「ベーシック」の概念が大きく変わる…
各メーカーがレベルアップを図る大激戦区Cセグメント
ここでも定番ゴルフはやっぱり強かった
■08年モデル VWゴルフ TSIトレンドライン(7AT)
●全長×全幅×全高:4205×1760×1520mm
●ホイールベース:2575mm
●トレッド前/後:1540/1515o
●車両重量:1310kg
●エンジン:直4DOHCターボ
●総排気量:1389cc
●最高出力:122ps/5000rpm
●最大トルク:20.4kgm/1500〜4000rpm
●サスペンション前/後:ストラット/4リンク
●ブレーキ前/後:Vディスク/ディスク
●タイヤサイズ前/後:195/65 R15
●新車価格:248万円
Cセグメントは「ワザありベーシック」の時代に
VWゴルフに代表されるCセグメントのハッチバックは、かつてベーシックな実用車の典型でした。全長4mを切る大きすぎないサイズのボディに、4人を前後にきっちり座らせる。エンジンもサスペンションも、惚れ惚れするような美味はないけれど、低速から高速までしっかり仕事をする地力は怠りなく備えていて、じつに質実剛健。日々の実用から高速移動まで、人々の「必要」にきっちり応えて過不足ない、それこそ「実用車の鑑」であり「これぞベーシック」だったのです。
そういうわけですから、我々は「とにかくシッカリしたクルマがソコソコの予算で欲しい」となれば、真っ先にCセグメントを思い浮かべたものです。
ところが、21世紀を迎えたころを境に、このCセグメントが様子を変えてきました。もっと正確にいえば、Cセグメントの「ベーシックとしてのあり方」が変わってきたのです。
その発端は、まず車体が大きくなったことでしょう。ご存知のように欧州車は、このところ車体をどんどん大きくしてきていて、Cセグメントは現行の世代でついに全長4.2m×全幅1.8mの世界に突入してきました。こりゃもう、ひと昔前のベンツEクラスあたりの、トランクを切り捨てた状態の大きさです。日本では古い5ナンバー格の駐車場では困るくらいになった。
こうなると、少なくともサイズの面では「必要最小限」とは言えなくなります。そういう役目は、下のBセグメントの担当となり、Cは大きいなりの「何か」を持たないと商品として成立しなくなるわけです。
そこで各社は、それぞれにプラスアルファの何かをCセグメントに投入するようになった。例えばアシです。これまでのCのリヤサスは、簡便なトーションビーム一辺倒だったのですが、マルチリンクを奢るものが出てきた。またエンジンも普通の自然吸気4気筒とかじゃなく、高級技術でワザをかけるようになった。まっとうな居住空間と必要十分な走りの性能だけじゃなく、それ以上のところで勝負するようになったわけです。

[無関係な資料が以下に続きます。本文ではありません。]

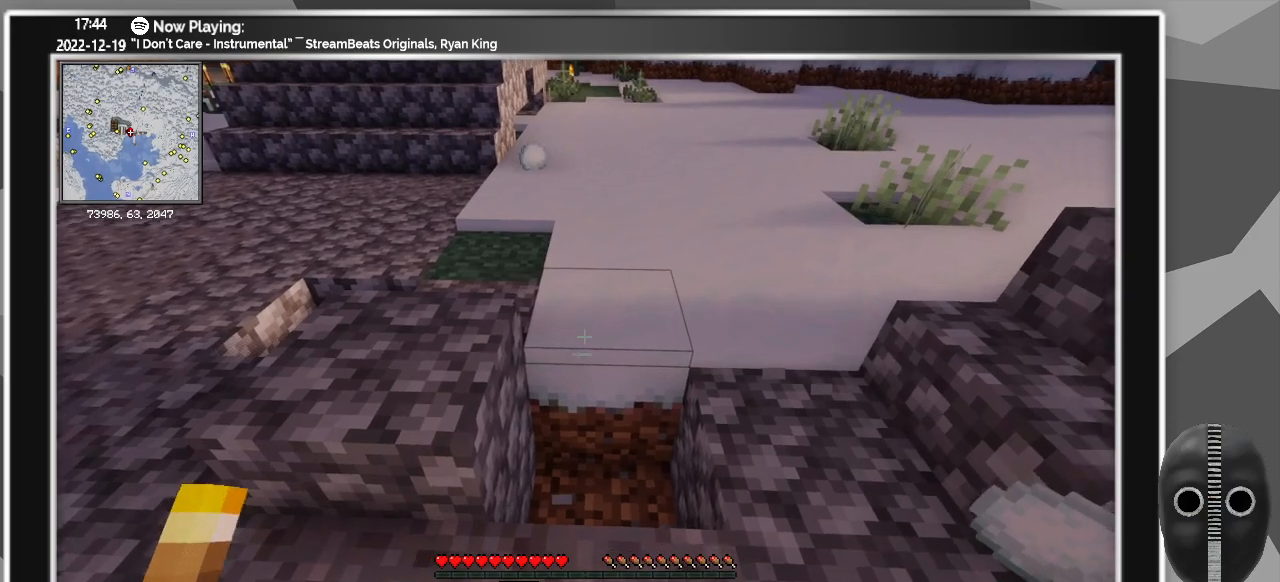
{"keys": [], "mouse": [], "events": [[66, "mouse_left", "down"], [166, "mouse_left", "up"]]}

そのトレンドの先頭を走るクルマが現行の5代目ゴルフです。ゴルフは、先代で当時のフォード・フォーカスに負けた悔しさをバネに、リヤサスにマルチリンクを投入。こうしてシャシー側に余裕を持たせた上で、エンジン駆動系に、これでもかの技術投入をした。まず直噴化。さらには、そこにターボをかけ、果てはスーパーチャージャーまで仕込んで2段過給。トランスミッションも、DSGで自動MTの最先端に躍り出る。V6+4駆という強烈バージョンも加えた。そんなゴルフに対抗して、フォーカスは5気筒を積んでくるし、プジョーの最新作308はBMWと共同開発の直噴ターボで勝負してきています。
昔なら、こういう高級技術は特殊なバージョンにのみ用いられるものでした。ところが現在のCセグメントでは、普通のグレードにすべからくこういうワザが掛かっている。そして値段も、とりたてて高くはない。つまり高級ワザがもれなくついてくるベーシック。欧州Cセグメントは、そういう「ベーシックのあり方」の新時代に突入したのです。